After years of people heralding the death of feminism or debating its 'image problem', it seems like the tables are turning. The fashion magazine ELLE announced its 'Feminism Issue' for December featuring cover star Emma Watson and a joint venture with the women's rights organisation Fawcett Society involving the slogan 'this is what a feminist looks like' and t-shirts and jumpers. These garments were worn by famous figures from actors to politicians including Ed Miliband and Harriet Harman (but definitely not the Prime Minister), and were swiftly revealed by the Mail on Sunday to be made in a sweatshop by women earning 62p an hour. The Fawcett Society disputes this accusation, and many have seen it as an attempt by the mainstream media to derail feminist discussion once again. Maybe it is.

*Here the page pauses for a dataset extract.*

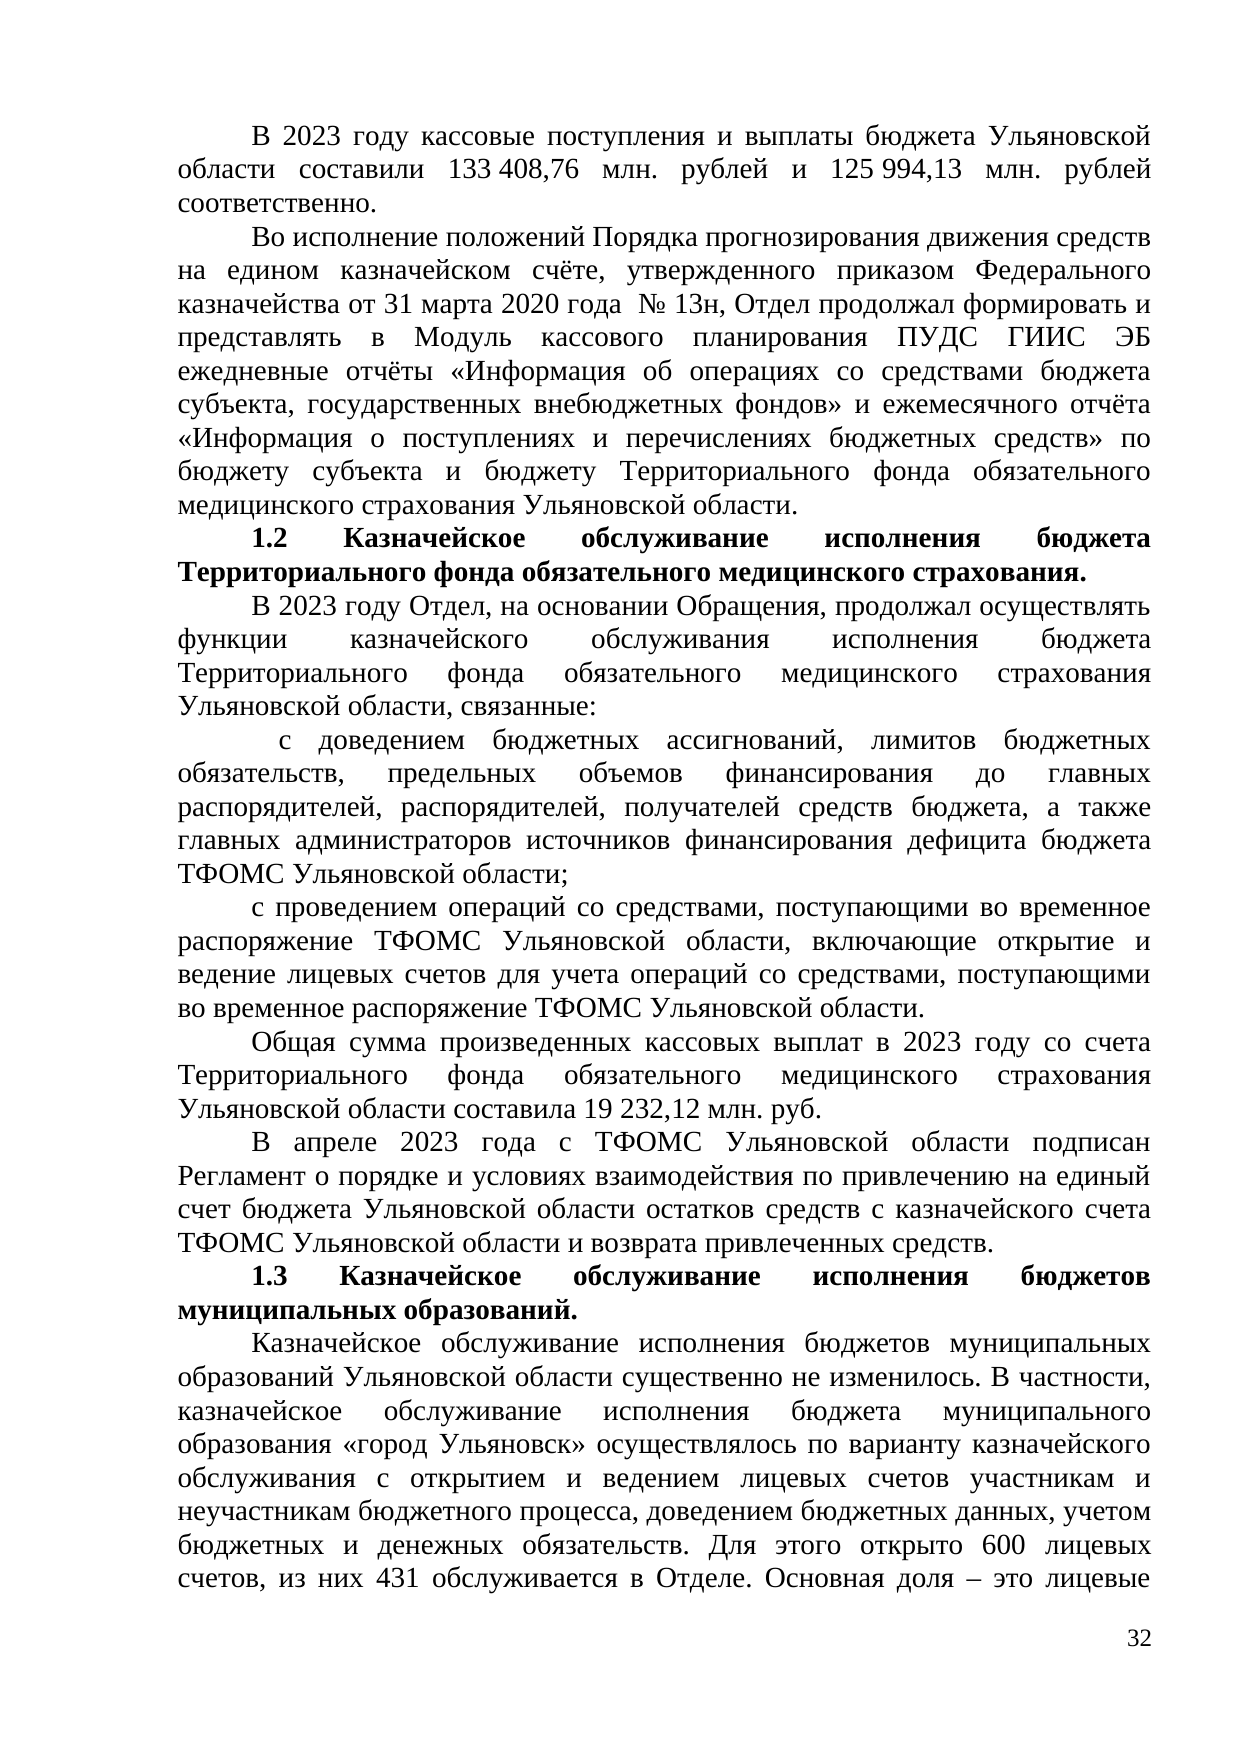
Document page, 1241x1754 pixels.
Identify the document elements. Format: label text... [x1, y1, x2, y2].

text В апреле 2023 года с ТФОМС Ульяновской области подписан Регламент о порядке и условиях взаимодействия по привлечению на единый счет бюджета Ульяновской области остатков средств с казначейского счета ТФОМС Ульяновской области и возврата привлеченных средств. [177, 1124, 1152, 1258]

Unfortunately for all involved, even if the sweatshop revelations are untrue this campaign is far from the perfect vehicle with which to make feminism accessible. Questions about the extent to which a fashion magazine, politicians, and celebrities are ever going to be able to shake the core of the capitalist cisheteronormative white patriarchy aside, aspects of the campaign make some very questionable assertions about what feminism is, or what it should be. Specifically, the choice to sell these t-shirts for £45 and the jumpers for £85, the choice to work in partnership with the Fawcett Society and to direct 100% of the proceeds to them, and the choice to have various famous men photographed in the clothing.
Anybody can call themselves a feminist, and anybody can wear a jumper declaring themselves to be a feminist. By and large, that is the point of the t-shirt campaign: a variety of people you might not otherwise assume to be feminists challenging this view. That's fine, but what not everybody can do is demonstrate that their actions match up to this assertion. Feminism is not a label and it should not be a marketing tool; feminism is a movement and it is a practice, a lived experience. ELLE lauded Benedict Cumberbatch for wearing their jumper, but when discussing Julian Assange in the past he has described the rape allegations against the Wikileaks founder as being 'misinformation'. Would someone who was really a feminist so openly perpetuate rape culture in this way? Until Assange returns to Sweden to address the allegations, none of us have any reason to believe that they are false. The reality of the disparity between rape cases reported, rape cases resulting in convictions, and the false conviction rate largely suggests that it is always worth believing that allegations are true until they are verified as otherwise.
If the men holding your feminist banner do not uphold the most basic tenements of feminism, it is disingenuous at best to present them to young women as role models. Indeed, there is debate as to whether you should be presenting young women with men as feminist role models at all; it may be the whole premise of Watson's campaign #HeForShe, but cis white men in this society are the oppressor, and while they absolutely should be on board with bringing about change, it is difficult to see why they should be the focus.
It is also difficult to see how anybody can or should be expected to pay £45 or £85 for a piece of clothing to show their support for gender equality. Some of the women who need feminism the most are those who do not have the money to feed themselves. That they could ever be expected to have £85 for an item of clothing is a sick joke, and says plenty about the kind of person ELLE's campaign is really aimed at. It's not for women marginalised on other axes of oppression, for sure. The partnership with Fawcett Society, meanwhile, makes it certain that it is not for sex workers; the Fawcett Society are active supporters of End Demand or the 'Nordic model', a policy regarding sex work that seeks to criminalise the purchase of sexual services, thus leaving sex workers with the options of unemployment and poverty or being driven underground into unsafe conditions. Of course, maybe ELLE don't think sex workers even can be feminists, which would be hilariously unfunny given they think Cumberbatch can.
So, what does a feminist look like? I'm afraid it doesn't look like Cumberbatch, and it doesn't look like anyone who believes that forcing sex workers out of employment because they need 'saving' is the best way forward. Feminism must address the needs of all women and include the voices of all women; it's going to take a lot more than a t-shirt campaign before we're addressing the realities of the structural and actual violence facing women every day, but we shouldn't accept concessions in the meantime.